Based on early examples, API documentation, and code samples provided by OpenAI, here are the key things to know about the project:

The project is multimodal. What does it mean?

Before the release of GPT-4, there was a lot of speculation about whether the project would remain a text-only model like ChatGPT, or become multi-modal. Multimodal models are capable of handling a wide range of media types, both output and input, from text to images and ultimately video.

Currently, GPT-4 supports both input and output images. Initially, this capability is only available to one third-party company that is helping OpenAI test image processing. As the system becomes faster, images as input will be available to more users.

But OpenAI has some examples of how this could end up working. One example includes a photo of eggs and flour with a cooking-related query. GPT-4 recommends recipes that can be made with the ingredients shown in the photo. The model can also be used to create image captions or write amazing alt text for images on websites. The video is not yet available, but it will likely appear since GPT-4 is multimodal.

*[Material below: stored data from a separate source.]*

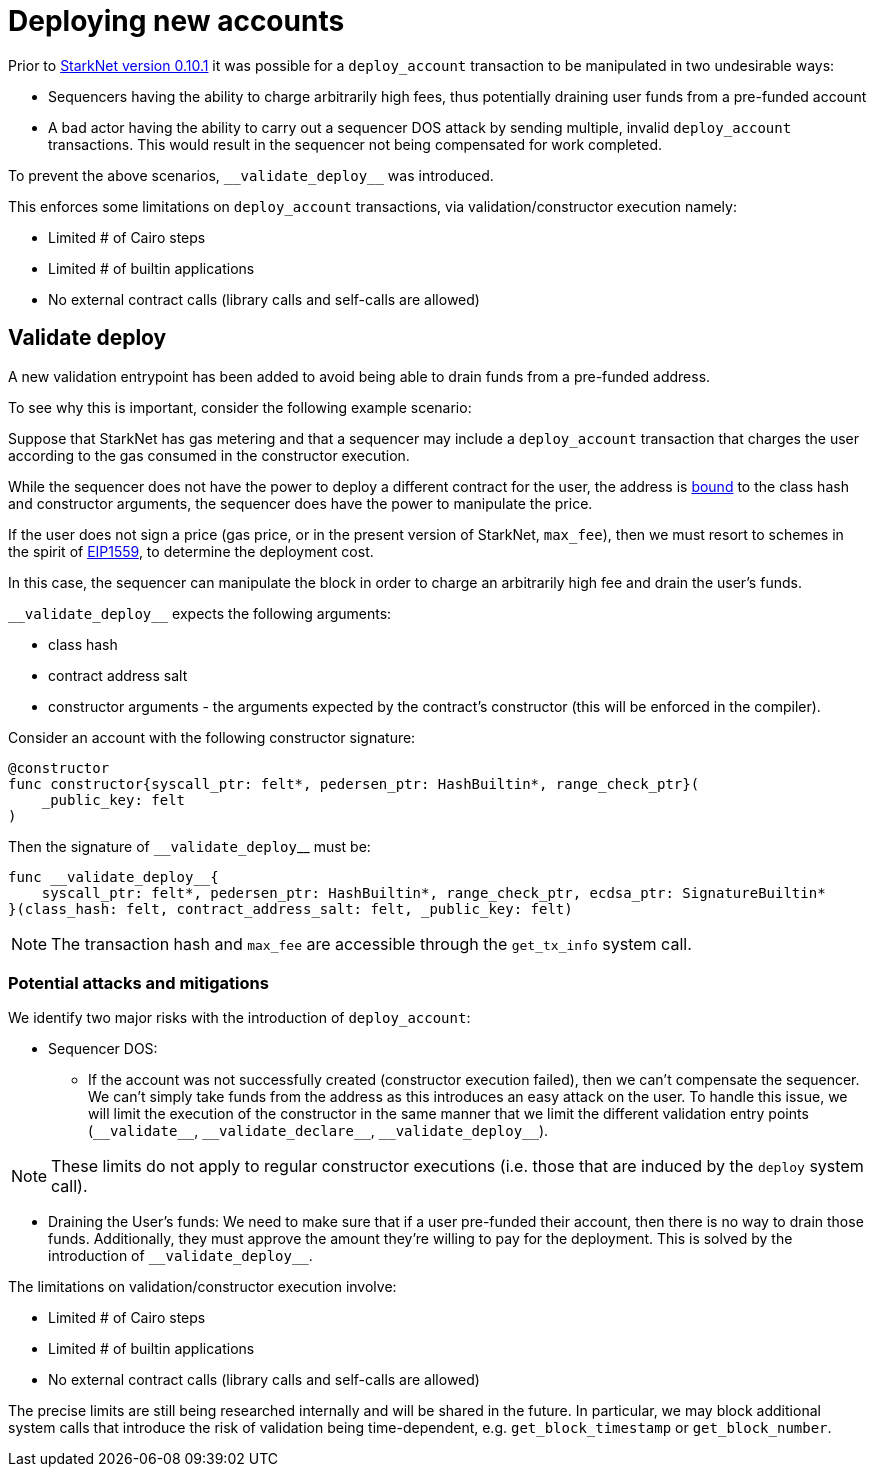 [id="deploying_new_accounts"]
= Deploying new accounts

Prior to xref:documentation:starknet_versions:version_notes.adoc#version0.10.1[StarkNet version 0.10.1] it was possible for a `deploy_account` transaction to be manipulated in two undesirable ways:

* Sequencers having the ability to charge arbitrarily high fees, thus potentially draining user funds from a pre-funded account
* A bad actor having the ability to carry out a sequencer DOS attack by sending multiple, invalid `deploy_account` transactions. This would result in the sequencer not being compensated for work completed.

To prevent the above scenarios, `&lowbar;&lowbar;validate_deploy&lowbar;&lowbar;` was introduced.

This enforces some limitations on `deploy_account` transactions, via validation/constructor execution namely:

* Limited # of Cairo steps
* Limited # of builtin applications
* No external contract calls (library calls and self-calls are allowed)

## Validate deploy

A new validation entrypoint has been added to avoid being able to drain funds from a pre-funded address.

To see why this is important, consider the following example scenario:

Suppose that StarkNet has gas metering and that a sequencer may include a `deploy_account` transaction that charges the user according to the gas consumed in the constructor execution.

While the sequencer does not have the power to deploy a different contract for the user, the address is xref:Contracts/contract-address.adoc[bound] to the class hash and constructor arguments, the sequencer does have the power to manipulate the price.

If the user does not sign a price (gas price, or in the present version of StarkNet, `max_fee`), then we must resort to schemes in the spirit of https://github.com/ethereum/EIPs/blob/master/EIPS/eip-1559.md[EIP1559], to determine the deployment cost.

In this case, the sequencer can manipulate the block in order to charge an arbitrarily high fee and drain the user’s funds.

`&lowbar;&lowbar;validate_deploy&lowbar;&lowbar;` expects the following arguments:

* class hash
* contract address salt
* constructor arguments - the arguments expected by the contract’s constructor (this will be enforced in the compiler).

Consider an account with the following constructor signature:

```cairo
@constructor
func constructor{syscall_ptr: felt*, pedersen_ptr: HashBuiltin*, range_check_ptr}(
    _public_key: felt
)
```

Then the signature of `&lowbar;&lowbar;validate_deploy`&lowbar;&lowbar; must be:

```cairo
func __validate_deploy__{
    syscall_ptr: felt*, pedersen_ptr: HashBuiltin*, range_check_ptr, ecdsa_ptr: SignatureBuiltin*
}(class_hash: felt, contract_address_salt: felt, _public_key: felt)
```

[NOTE]
====
The transaction hash and `max_fee` are accessible through the `get_tx_info` system call.
====

### Potential attacks and mitigations

We identify two major risks with the introduction of `deploy_account`:

* Sequencer DOS:
** If the account was not successfully created (constructor execution failed), then we can’t compensate the sequencer. We can’t simply take funds from the address as this introduces an easy attack on the user. To handle this issue, we will limit the execution of the constructor in the same manner that we limit the different validation entry points (`&lowbar;&lowbar;validate&lowbar;&lowbar;`, `&lowbar;&lowbar;validate_declare&lowbar;&lowbar;`, `&lowbar;&lowbar;validate_deploy&lowbar;&lowbar;`).

[NOTE]
====
These limits do not apply to regular constructor executions (i.e. those that are induced by the `deploy` system call).
====

** Draining the User’s funds:
We need to make sure that if a user pre-funded their account, then there is no way to drain those funds. Additionally, they must approve the amount they're willing to pay for the deployment. This is solved by the introduction of `&lowbar;&lowbar;validate_deploy&lowbar;&lowbar;`.

The limitations on validation/constructor execution involve:

* Limited # of Cairo steps
* Limited # of builtin applications
* No external contract calls (library calls and self-calls are allowed)

The precise limits are still being researched internally and will be shared in the future. In particular, we may block additional system calls that introduce the risk of validation being time-dependent, e.g. `get_block_timestamp` or `get_block_number`.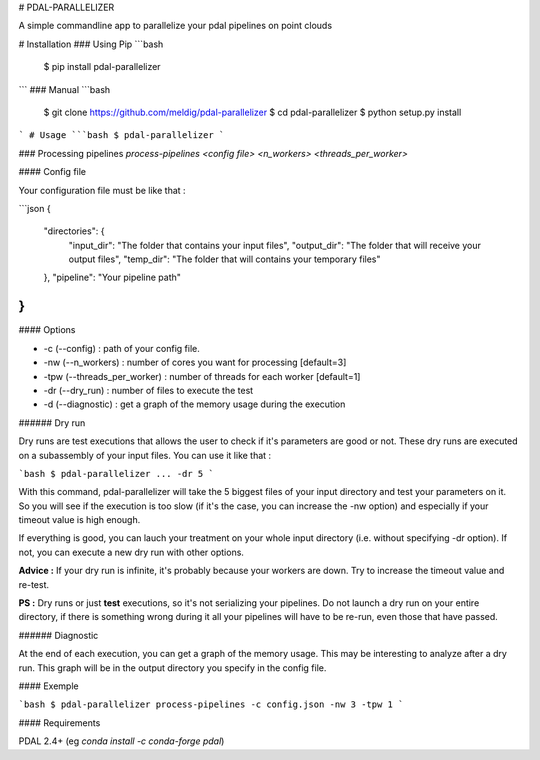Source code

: # PDAL-PARALLELIZER

A simple commandline app to parallelize your pdal pipelines on point clouds

# Installation
### Using Pip
```bash
  $ pip install pdal-parallelizer
```
### Manual
```bash
  $ git clone https://github.com/meldig/pdal-parallelizer
  $ cd pdal-parallelizer
  $ python setup.py install
```
# Usage
```bash
$ pdal-parallelizer
```

### Processing pipelines
`process-pipelines <config file> <n_workers> <threads_per_worker>`

#### Config file

Your configuration file must be like that : 

```json
{
    "directories": {
        "input_dir": "The folder that contains your input files",
        "output_dir": "The folder that will receive your output files",
        "temp_dir": "The folder that will contains your temporary files"
    },
    "pipeline": "Your pipeline path"
}
```

#### Options

- -c (--config) : path of your config file.
- -nw (--n_workers) : number of cores you want for processing [default=3]
- -tpw (--threads_per_worker) : number of threads for each worker [default=1]
- -dr (--dry_run) : number of files to execute the test
- -d (--diagnostic) : get a graph of the memory usage during the execution

###### Dry run

Dry runs are test executions that allows the user to check if it's parameters are good or not.
These dry runs are executed on a subassembly of your input files. You can use it like that :

```bash
$ pdal-parallelizer ... -dr 5
```

With this command, pdal-parallelizer will take the 5 biggest files of your input directory and test your parameters on it.
So you will see if the execution is too slow (if it's the case, you can increase the -nw option) and especially if your
timeout value is high enough.

If everything is good, you can lauch your treatment on your whole input directory (i.e. without specifying -dr option). If not, you can execute a new dry run with other options.

**Advice :** If your dry run is infinite, it's probably because your workers are down. Try to increase the timeout value and re-test.

**PS :** Dry runs or just **test** executions, so it's not serializing your pipelines. Do not launch a dry run on your entire directory, if there is something wrong during it all your pipelines will have to be re-run, even those that have passed. 

###### Diagnostic

At the end of each execution, you can get a graph of the memory usage. This may be interesting to analyze after a dry run. This graph will be in the output directory you specify in the config file.

#### Exemple

```bash
$ pdal-parallelizer process-pipelines -c config.json -nw 3 -tpw 1
```

#### Requirements

PDAL 2.4+ (eg `conda install -c conda-forge pdal`)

OpenAI will provide API access to the new model almost immediately. Many companies already integrate with existing APIs from OpenAI, so migrating to GPT-4 is easy. By default, GPT-4 can handle 8,000 tokens, which is about 50 pages of text.

Processing more data will allow the system to process many more instructions, write longer articles, and perhaps even write very long documents or full-length works of literature. The evolution of neural networks is happening literally by leaps and bounds, and in the near future we will see repeated updates.